Deprivations and sufferings take from them the happiness for which they live; but far from disturbing the happiness of the Christian, which consists in the consciousness of fulfilling the will of God, they may even intensify it, when they are inflicted on him for fulfilling his will.
And therefore the Christian, who is subject only to the inner divine law, not only cannot carry out the enactments of the external law, when they are not in agreement with the divine law of love which he acknowledges (as is usually the case with state obligations), he cannot even recognize the duty of obedience to anyone or anything whatever, he cannot recognize the duty of what is called allegiance.
For a Christian the oath of allegiance to any government whatever —the very act which is regarded as the foundation of the existence of a state—is a direct renunciation of Christianity. For the man who promises unconditional obedience in the future to laws, made or to be made, by that very promise is in the most, positive manner renouncing Christianity, which means obeying in every circumstance of life only the divine law of love he recognizes within him.

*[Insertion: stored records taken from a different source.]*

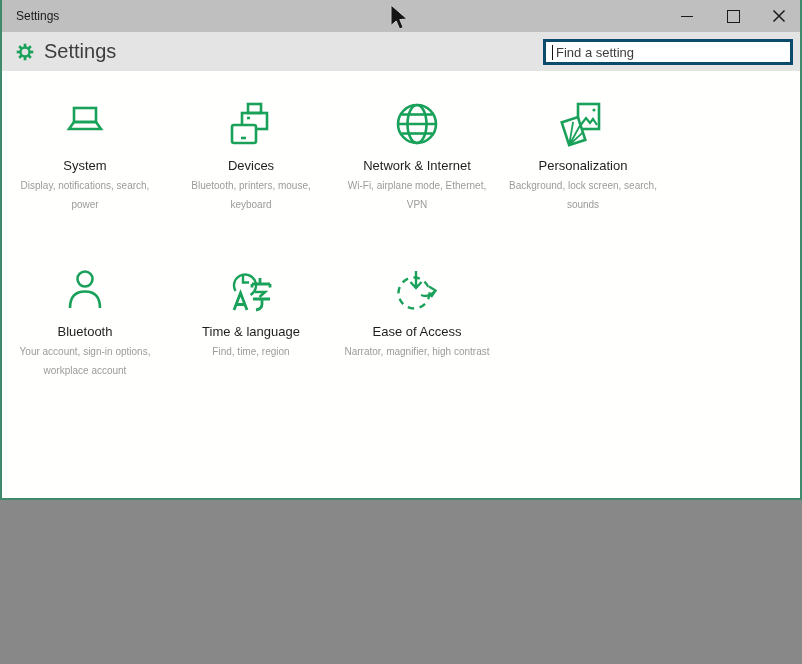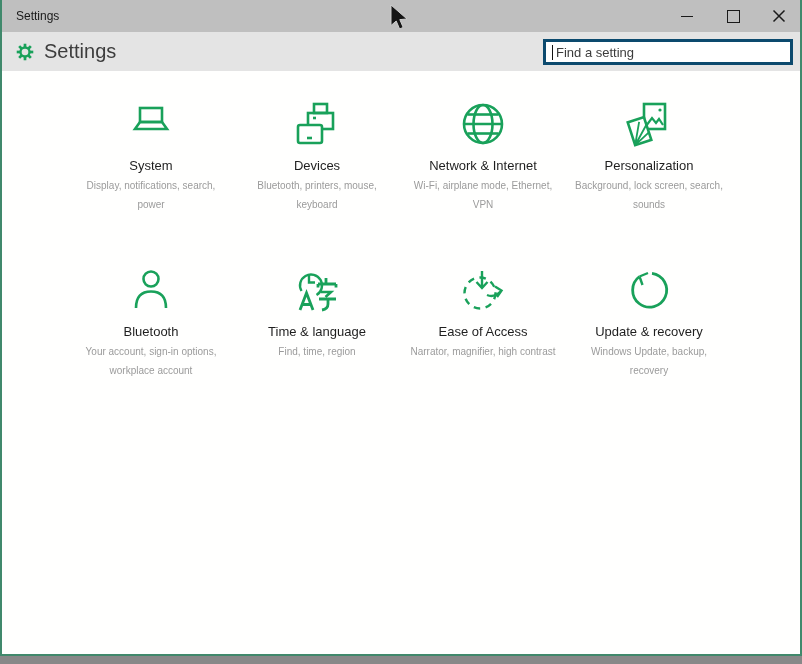--- a/index.html
+++ b/index.html
@@ -5,7 +5,7 @@
   * { margin:0; padding:0; box-sizing:border-box; }
   html,body { width:802px; height:664px; background:#888; font-family:"Liberation Sans", sans-serif; }
   .window {
-    position:relative; width:802px; height:656px; overflow:hidden;
+    position:relative; width:802px; height:500px; overflow:hidden;
     background:#fffffe;
     border-left:2px solid #40896c; border-right:2px solid #40896c; border-bottom:2px solid #40896c;
   }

Under the pagan conception of life it was possible to carry out the will of the temporal authorities, without infringing the law of God expressed in circumcisions, Sabbaths, fixed times of prayer, abstention from certain kinds of food, and so on. The one law was not opposed to the other. But that is just the distinction between the Christian religion and heathen religion. Christianity does not require of a man certain definite negative acts, but puts him in a new, different relation to men, from which may result the most diverse acts, which cannot be defined beforehand. And therefore the Christian not only cannot promise to obey the will of any other man, without knowing what will be required by that will; he not only cannot obey the changing laws of man, but he cannot even promise to do anything definite at a certain time, or to abstain from doing anything for a certain time. For he cannot know what at any time will be required of him by that Christian law of love, obedience to which constitutes the meaning of life for him. The Christian, in promising unconditional fulfillment of the laws of men in the future, would show plainly by that promise that the inner law of God does not constitute for him the sole law of his life.
For a Christian to promise obedience to men, or the laws of men, is just as though a workman bound to one employer should also promise to carry out every order that might be given him by outsiders. One cannot serve two masters.